それからしばらくして私は、同じグループ会社のリフォーム部門へ異動することになりました。必死で抵抗したのですが、上司から説得されました。「本当に経営者になりたいのなら、コンサルティングよりも、営業をして、人が人に対してお金を払う瞬間に立ち会う経験を多くしておけ」と。それはもっともだと私もうなずき、異動を受け入れました。

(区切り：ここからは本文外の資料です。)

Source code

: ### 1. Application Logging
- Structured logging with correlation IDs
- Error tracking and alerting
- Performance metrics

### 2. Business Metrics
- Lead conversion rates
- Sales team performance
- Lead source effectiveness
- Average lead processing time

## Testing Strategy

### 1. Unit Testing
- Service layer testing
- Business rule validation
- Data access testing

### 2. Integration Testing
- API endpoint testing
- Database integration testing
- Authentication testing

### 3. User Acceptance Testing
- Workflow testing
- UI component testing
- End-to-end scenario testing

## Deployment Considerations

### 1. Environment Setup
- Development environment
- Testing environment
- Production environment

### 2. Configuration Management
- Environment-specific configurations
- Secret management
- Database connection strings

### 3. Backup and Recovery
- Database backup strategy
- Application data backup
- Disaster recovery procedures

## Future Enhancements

営業は相変わらずハードでした。個人宅への訪問営業が主体なんですけど、私は商品知識がないし覚えようとも思えなかったので、そこをカバーしようと心理学を勉強して、独特の方法で契約を取っていました。どうしてもお客様へ込み入った説明が必要な時には、先輩に同行してもらい、助けてもらっていました。

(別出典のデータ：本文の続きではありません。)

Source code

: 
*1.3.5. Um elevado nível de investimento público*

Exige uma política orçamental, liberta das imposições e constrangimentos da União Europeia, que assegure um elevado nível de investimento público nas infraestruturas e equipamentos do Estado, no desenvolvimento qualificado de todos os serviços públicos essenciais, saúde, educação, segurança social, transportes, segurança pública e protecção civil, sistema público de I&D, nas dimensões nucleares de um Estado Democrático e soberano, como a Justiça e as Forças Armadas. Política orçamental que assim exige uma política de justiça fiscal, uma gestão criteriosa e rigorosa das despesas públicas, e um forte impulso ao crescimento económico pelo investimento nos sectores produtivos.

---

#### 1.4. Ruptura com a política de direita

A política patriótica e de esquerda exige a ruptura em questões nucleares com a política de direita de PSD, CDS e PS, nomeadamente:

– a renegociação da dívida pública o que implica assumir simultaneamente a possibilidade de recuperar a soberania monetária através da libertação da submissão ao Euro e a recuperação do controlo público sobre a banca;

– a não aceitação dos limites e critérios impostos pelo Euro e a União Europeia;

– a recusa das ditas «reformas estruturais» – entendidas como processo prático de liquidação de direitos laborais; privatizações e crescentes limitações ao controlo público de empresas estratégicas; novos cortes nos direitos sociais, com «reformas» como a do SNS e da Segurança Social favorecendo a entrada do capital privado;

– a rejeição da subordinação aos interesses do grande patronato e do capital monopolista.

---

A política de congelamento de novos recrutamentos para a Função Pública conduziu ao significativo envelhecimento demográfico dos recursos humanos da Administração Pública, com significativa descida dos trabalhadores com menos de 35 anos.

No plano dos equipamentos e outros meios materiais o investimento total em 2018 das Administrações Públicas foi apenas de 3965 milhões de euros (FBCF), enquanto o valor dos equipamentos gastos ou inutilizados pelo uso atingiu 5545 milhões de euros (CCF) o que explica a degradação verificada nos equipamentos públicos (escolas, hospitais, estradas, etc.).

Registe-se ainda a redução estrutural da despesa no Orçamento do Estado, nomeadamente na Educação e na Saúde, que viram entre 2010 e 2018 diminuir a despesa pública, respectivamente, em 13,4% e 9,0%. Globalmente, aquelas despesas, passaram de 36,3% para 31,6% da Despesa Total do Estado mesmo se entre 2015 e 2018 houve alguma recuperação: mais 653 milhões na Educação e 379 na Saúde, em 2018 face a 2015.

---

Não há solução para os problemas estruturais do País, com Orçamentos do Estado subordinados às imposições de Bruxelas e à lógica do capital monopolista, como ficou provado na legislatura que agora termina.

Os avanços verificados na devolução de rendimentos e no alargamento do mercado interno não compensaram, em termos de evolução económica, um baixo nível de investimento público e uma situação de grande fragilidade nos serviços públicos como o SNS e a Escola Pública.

なぜ心理学を勉強したかというと、結局、営業って「人と人」だよな、と思ったからです。扱う商品は他社と変わりませんし、あとは値段と人の差。だったら、人間力を上げるというか、信用されるような営業マンになろうと心掛けたんです。お客様は「ここの会社は間違いないな」と思ったら、必ず買ってくれますから。

その後だんだんと商品知識も身につき、仕事へのめり込んでいってたんですが、やっぱり頭の片隅に、「7年間、何を待ってるの?」というあの言葉がずっと残っていたんです。同時に、人の決めた仕組みの中にいると成長はしやすいものの、「これって自分じゃなくてもいいじゃん」という気持ちが否定できなくなってきました。

そんな時に、実家の父から連絡があったんです。「戻ってきて、そろそろ家業(酒蔵)を手伝わんか?」と。それを受け私は「そういう時期かな」と自分なりに腑に落ちたので、能登へ帰ることにしました。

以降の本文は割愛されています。